Foto: Reprodução EPTV / Erlei PeixotoFoto: Reprodução EPTV / Erlei Peixoto

Um agricultor ousado, que aposta na honestidade do humana, abriu uma lojinha que não tem vendedor, caixa, nem câmeras de segurança.

Na barraca o cliente chega, compra o que quiser, deixa o dinheiro em uma caixinha e pega troco, se precisar.

O comércio, à base de confiança, fica em uma estrada na zona rural de Delfim Moreira, em Minas Gerais.

O local frutas, verduras, legumes orgânicos, doces e refrigerantes.

A ideia é do engenheiro aposentado José Cláudio da Silva, que passa grande parte do dia em um terreno na roça, de frente para a Serra da Mantiqueira.

“A barraca fica sem ninguém lá, porque… eu tenho que estar produzindo para vender”, explicou ao G1 José Cláudio, que agora trabalha como agricultor.
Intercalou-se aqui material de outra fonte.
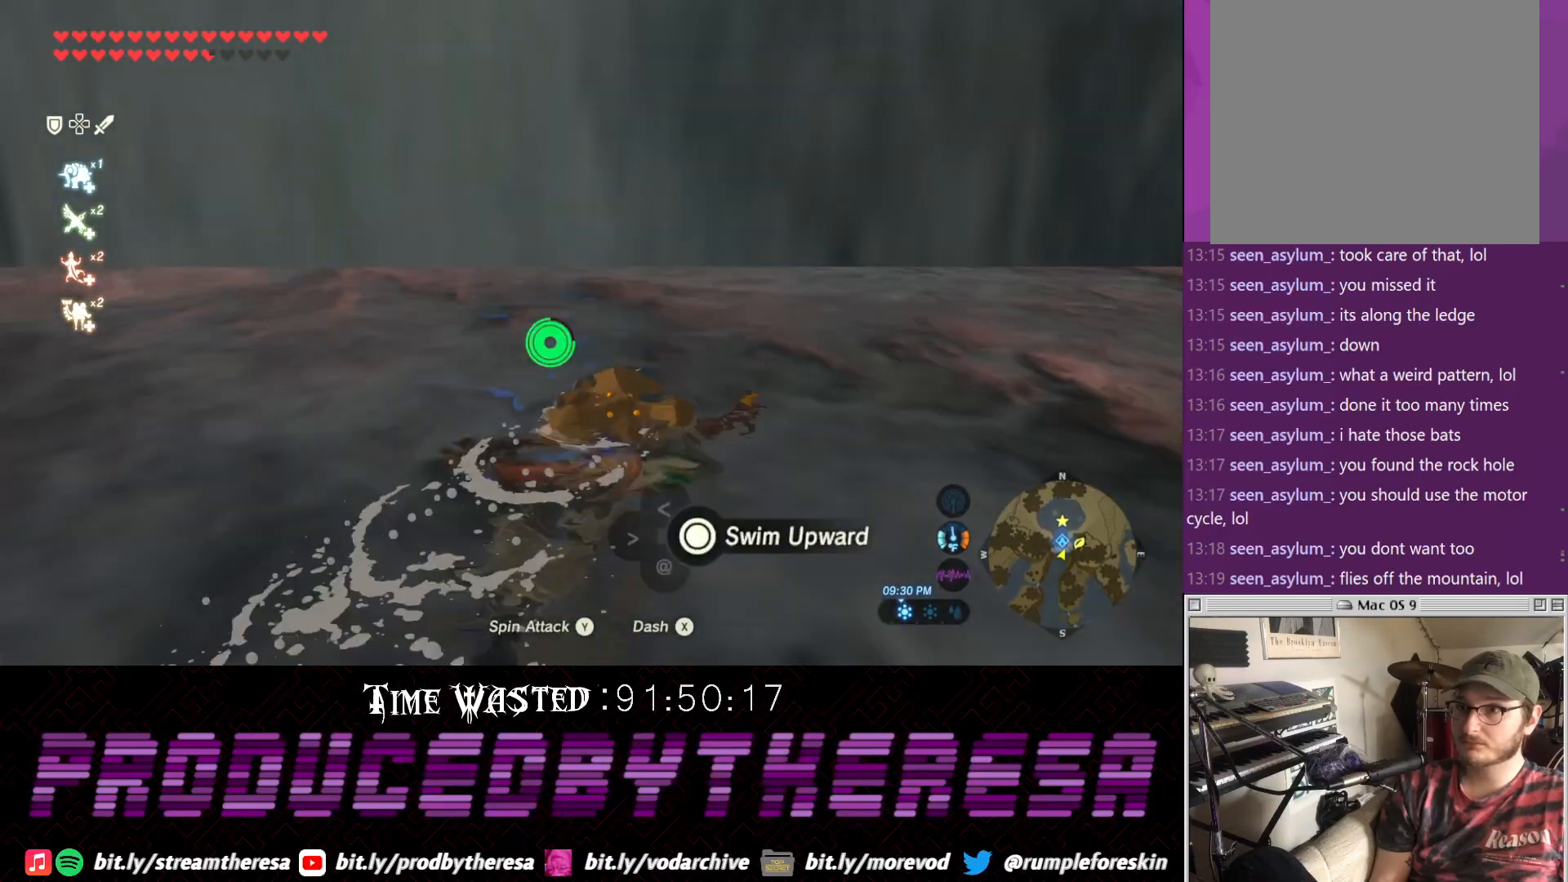
{"buttons": [], "left_stick": "up", "right_stick": "center", "events": [[50, "CIRCLE", "down"], [167, "CIRCLE", "up"], [233, "CIRCLE", "down"], [317, "CIRCLE", "up"]]}
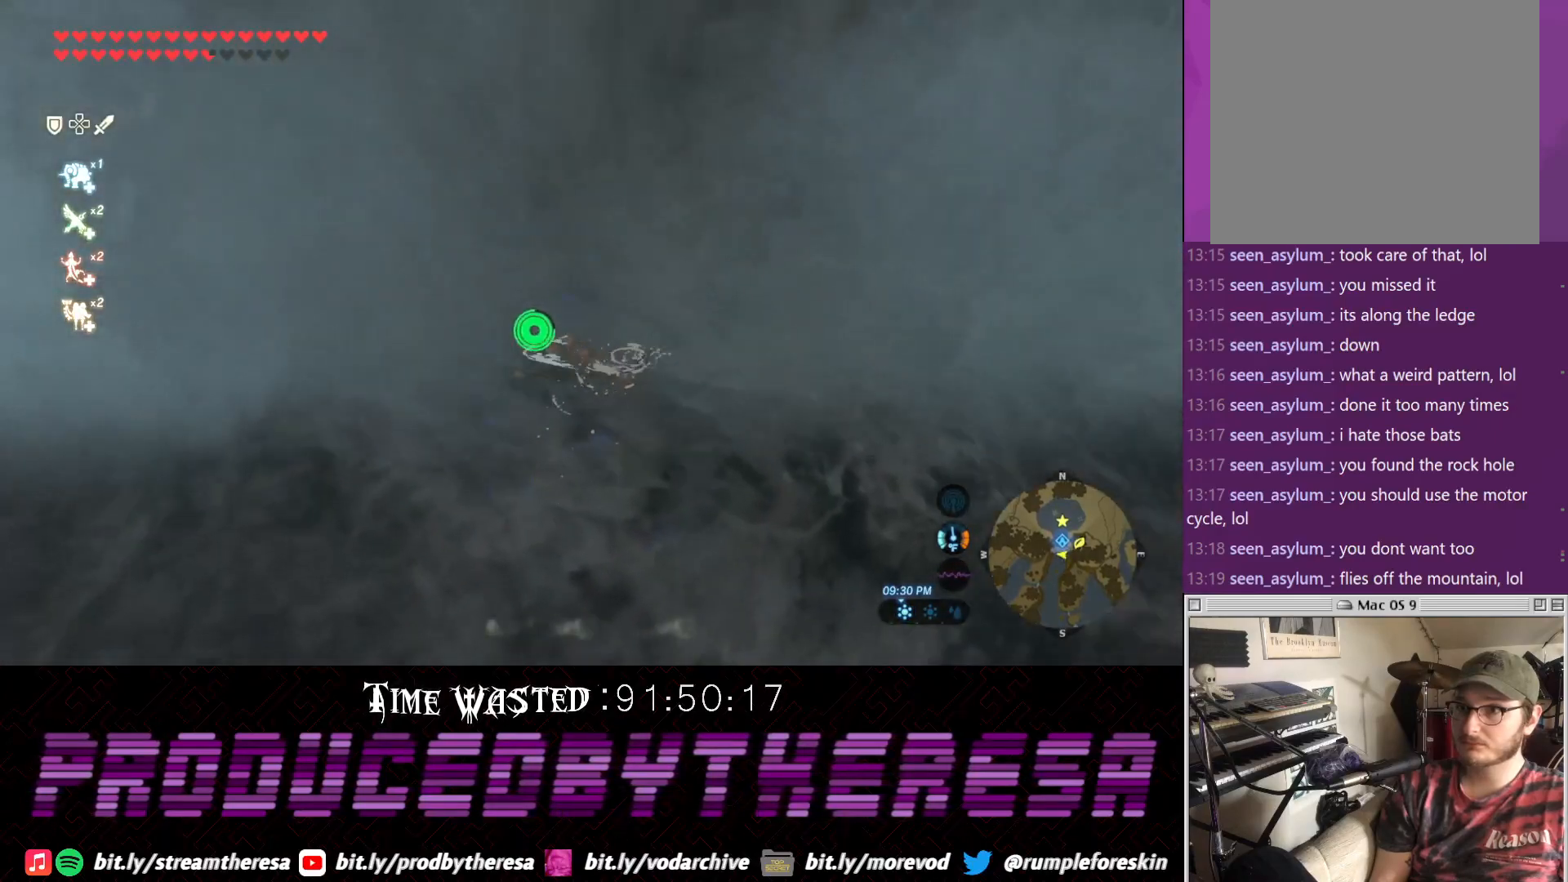
{"buttons": [], "left_stick": "center", "right_stick": "center", "events": [[367, "left_stick", "center"]]}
“Seo” Zé Cláudio, como é conhecido na região, disse que já tinha ouvido falar de ideias parecidas em outros países e resolveu arriscar.

“Acredito e tenho certeza que esse é um dos caminhos para que a gente reverta a imagem de que o brasileiro é desonesto”, afirmou.

A mulher dele, Maria De Fátima Pereira da Silva, duvida.

“Eu falei: não vai rolar, não vai rolar!”, disse.

 

Foto: Reprodução EPTV / Erlei Peixoto

Foto: Reprodução EPTV / Erlei Peixoto

Boa surpresa

O negócio tem dado certo. Todo fim de tarde tem dinheiro na caixinha.

A novidade vem atraindo a atenção das pessoas que passam pela estrada onde está a barraquinha.

“Eu achei estranho, porque é esquisito fazer um comércio na beira da estrada e deixar [sozinho]”, disse o agricultor Andrei José da Silva.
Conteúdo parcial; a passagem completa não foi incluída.